И гордость тоже! дикое и бесправное утверждение, пакт, заключенный с тем, что бросает вызов истоку, о странная и ужасающая безмятежность. Она таинственно прошла мимо, сторонясь видимых измышлений, более очевидная, чем могло бы быть, и ужас, который она наверняка испытывала, что раз и навсегда, то есть постоянно начиная заново, потеряется в беспредельной очевидности, с виду казался ничуть не более далеким, чем простой страх маленькой девочки, внезапно столкнувшейся в вечернем саду с темнотой. Жизнь, повторила она себе, но слово это уже никем не произносилось, никоим образом не относилось ко мне. Жизнь теперь обратилась в своего рода тут же и вырисовавшееся пари с воспоминанием об этом касании — имело ли оно место? — с этим ошеломляющим ощущением — продлится ли оно? — которое не только не стиралось, но с дикостью — и оно тоже — утверждалось на манер того, что не может иметь конца, что всегда будет взывать, требовать, что уже тронулось с места, блуждало, блуждало, словно нечто слепое, бесцельное и однако же все более и более жадное, неспособное на поиски, но кружащее все быстрее и быстрее в яростном умопомрачении, безголосое, замурованное, желание, обращенная в камень дрожь. Возможно, я это предчувствовал (но это предчувствие — не возникло ли оно у меня существенно раньше? вошел ли бы я без него в комнату?). Что она встанет тогда передо мной, не как пустая иллюзия, но с неотвратимостью величественного шквала, как бесконечная толща гранитного дуновения, устремленного прямо мне в лоб, да, но этот удар не был к тому же и новой истиной, как не был новым и настигший меня крик, и тот крик, который я услышал, новой была только безмерная неожиданность затишья, внезапная тишина, каковая все и остановила. Это породило удивительную паузу, но каков ее смысл: покой после уничтожения? слава предпоследнего дня? У меня совсем не было времени задать себе этот вопрос, его едва хватило, чтобы уловить, подметить — и мне тоже — истину этого прикосновения и сказать ей: “Как, вы были тут! Сейчас!”
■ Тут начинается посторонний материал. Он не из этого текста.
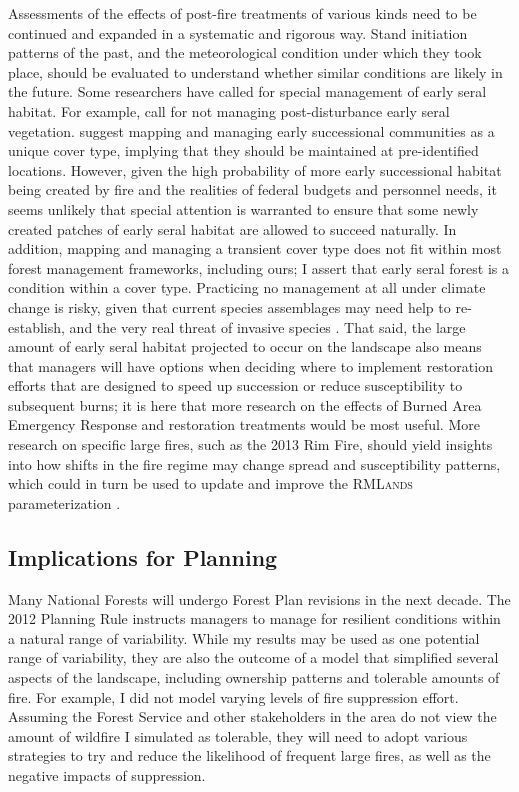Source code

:Assessments of the effects of post-fire treatments of various kinds need to be continued and expanded in a systematic and rigorous way. Stand initiation patterns of the past, and the meteorological condition under which they took place, should be evaluated to understand whether similar conditions are likely in the future. Some researchers have called for special management of early seral habitat. For example, \citet{Dellasala2014} call for not managing post-disturbance early seral vegetation. \citet{Swanson2011} suggest mapping and managing early successional communities as a unique cover type, implying that they should be maintained at pre-identified locations. However, given the high probability of more early successional habitat being created by fire and the realities of federal budgets and personnel needs, it seems unlikely that special attention is warranted to ensure that some newly created patches of early seral habitat are allowed to succeed naturally. In addition, mapping and managing a transient cover type does not fit within most forest management frameworks, including ours; I assert that early seral forest is a condition within a cover type. Practicing no management at all under climate change is risky, given that current species assemblages may need help to re-establish, and the very real threat of invasive species \citep{Stephens2010}. That said, the large amount of early seral habitat projected to occur on the landscape also means that managers will have options when deciding where to implement restoration efforts that are designed to speed up succession or reduce susceptibility to subsequent burns; it is here that more research on the effects of Burned Area Emergency Response and restoration treatments would be most useful. More research on specific large fires, such as the 2013 Rim Fire, should yield insights into how shifts in the fire regime may change spread and susceptibility patterns, which could in turn be used to update and improve the \textsc{RMLands} parameterization \citep{Lydersen2014}.




\subsection*{Implications for Planning}
Many National Forests will undergo Forest Plan revisions in the next decade. The 2012 Planning Rule instructs managers to manage for resilient conditions within a natural range of variability. While my results may be used as one potential range of variability, they are also the outcome of a model that simplified several aspects of the landscape, including ownership patterns and tolerable amounts of fire. For example, I did not model varying levels of fire suppression effort. Assuming the Forest Service and other stakeholders in the area do not view the amount of wildfire I simulated as tolerable, they will need to adopt various strategies to try and reduce the likelihood of frequent large fires, as well as the negative impacts of suppression.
Клавдия вернулась чуть позже. Я ее не знал. Насколько я мог судить, это была весьма решительная, не привыкшая легко уступать особа того же, по-моему, возраста, что и Юдифь; будучи с детских лет ее подругой, она держалась, однако, у нее за спиной скорее как старшая, с сильным характером сестра. Талантов ей было не занимать. Она с успехом блистала в театре — того типа, где надо петь; голос ее и в самом деле с полным основанием можно было назвать красивым, блестящий и в то же время суровый, безжалостный голос. Полагаю, что она знала обо мне больше, чем почти все те, кто оказывался ко мне близок. Думается, поначалу ей обо мне рассказывала Юдифь: очень немногое, но зато без конца, такова теневая сторона вещей. (Когда-то я сказал ей: “Я хочу жить в темноте”. Но истина говорила в ней без ее ведома, и, даже сохраняя молчание, она все еще говорила; за своей стеной она продолжала что-то утверждать.)